[Start of Attachment]
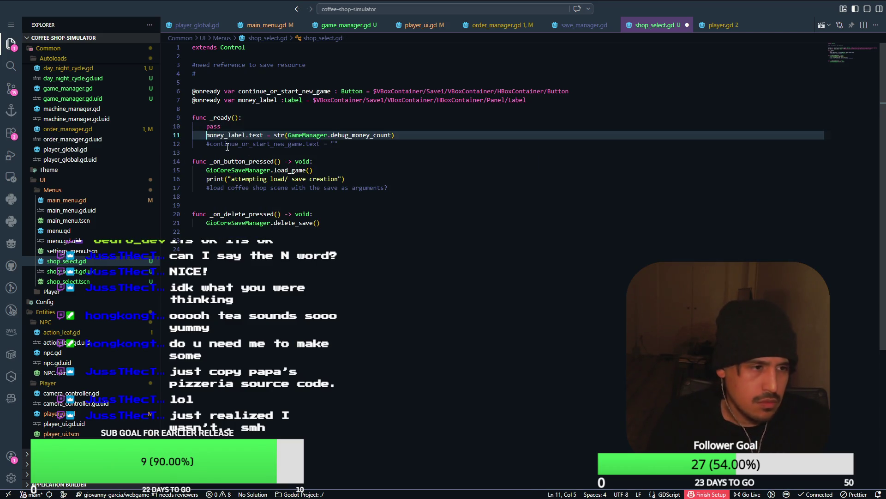
pyautogui.click(227, 144)
pyautogui.press('Up')
pyautogui.press('Up')
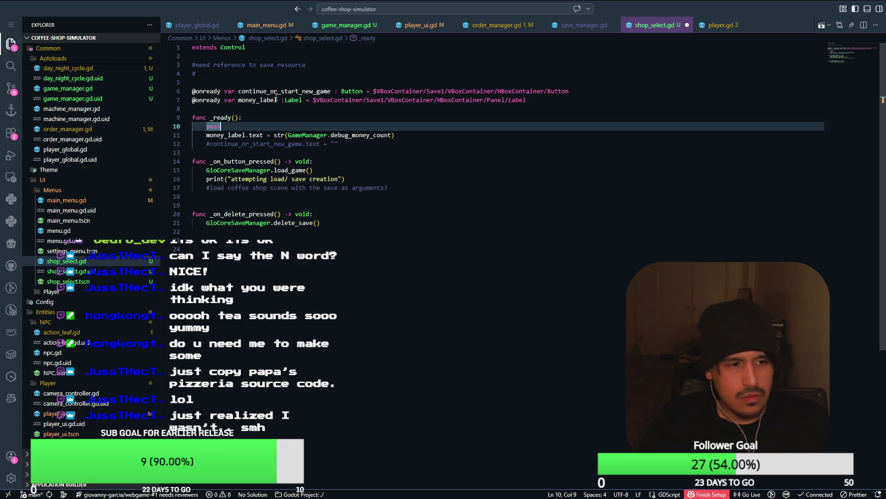
# Step: Review game_manager.gd, player.gd, order_manager.gd, save_manager.gd, shop_select.gd and main_menu.gd, then return to Godot
pyautogui.click(346, 25)
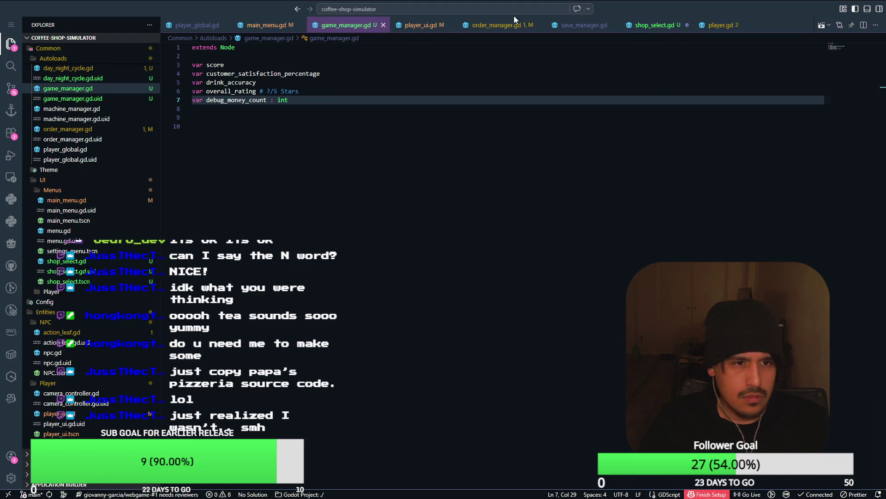
pyautogui.click(703, 25)
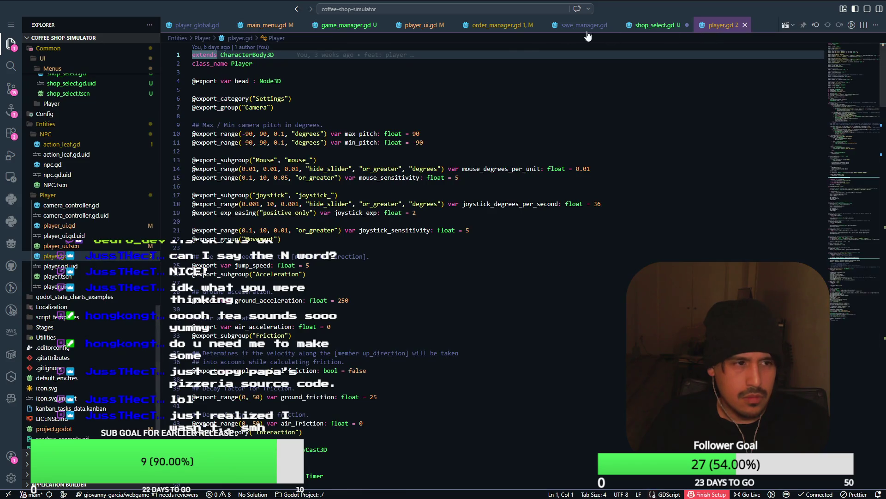
pyautogui.click(489, 26)
pyautogui.click(586, 25)
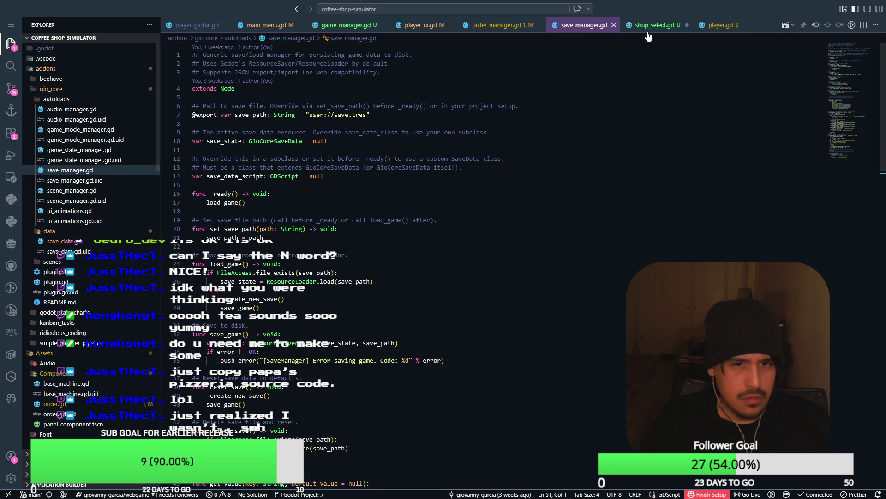
pyautogui.click(717, 25)
pyautogui.scroll(-3, 415, 146)
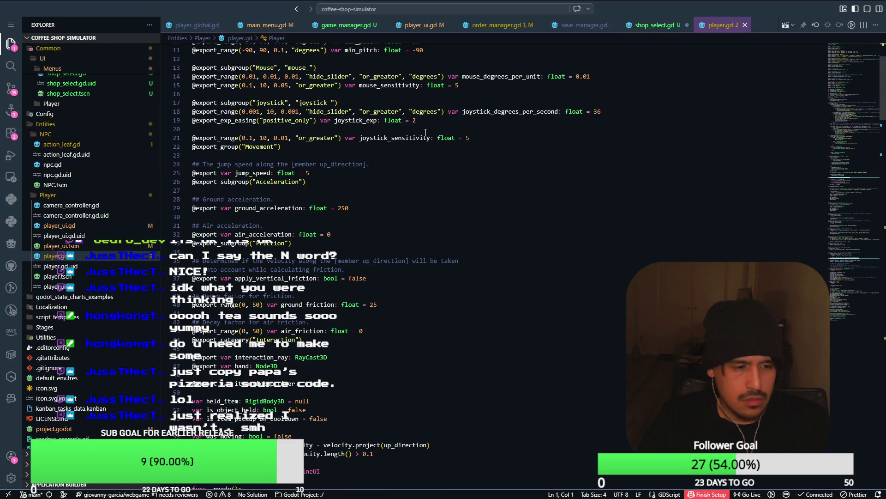
pyautogui.click(565, 25)
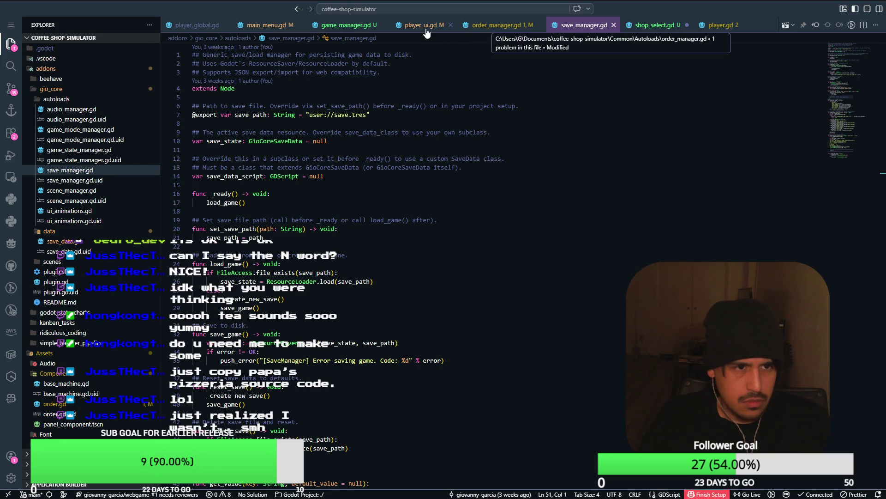
pyautogui.click(669, 27)
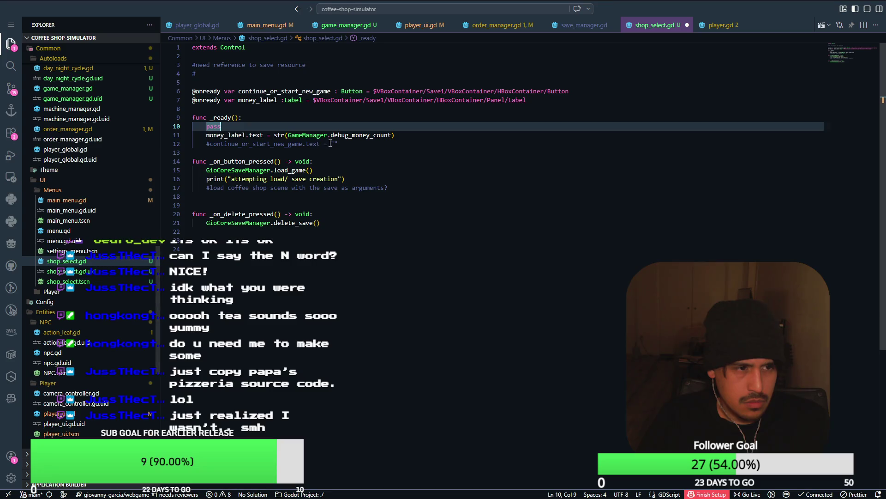
pyautogui.click(266, 26)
[End of Attachment]
WHAT IS BEING ASKED >> Look over the material above and report how many of its lines have the string "pyautogui" in them, nothing more.

RESULT FOR THIS TASK >> 12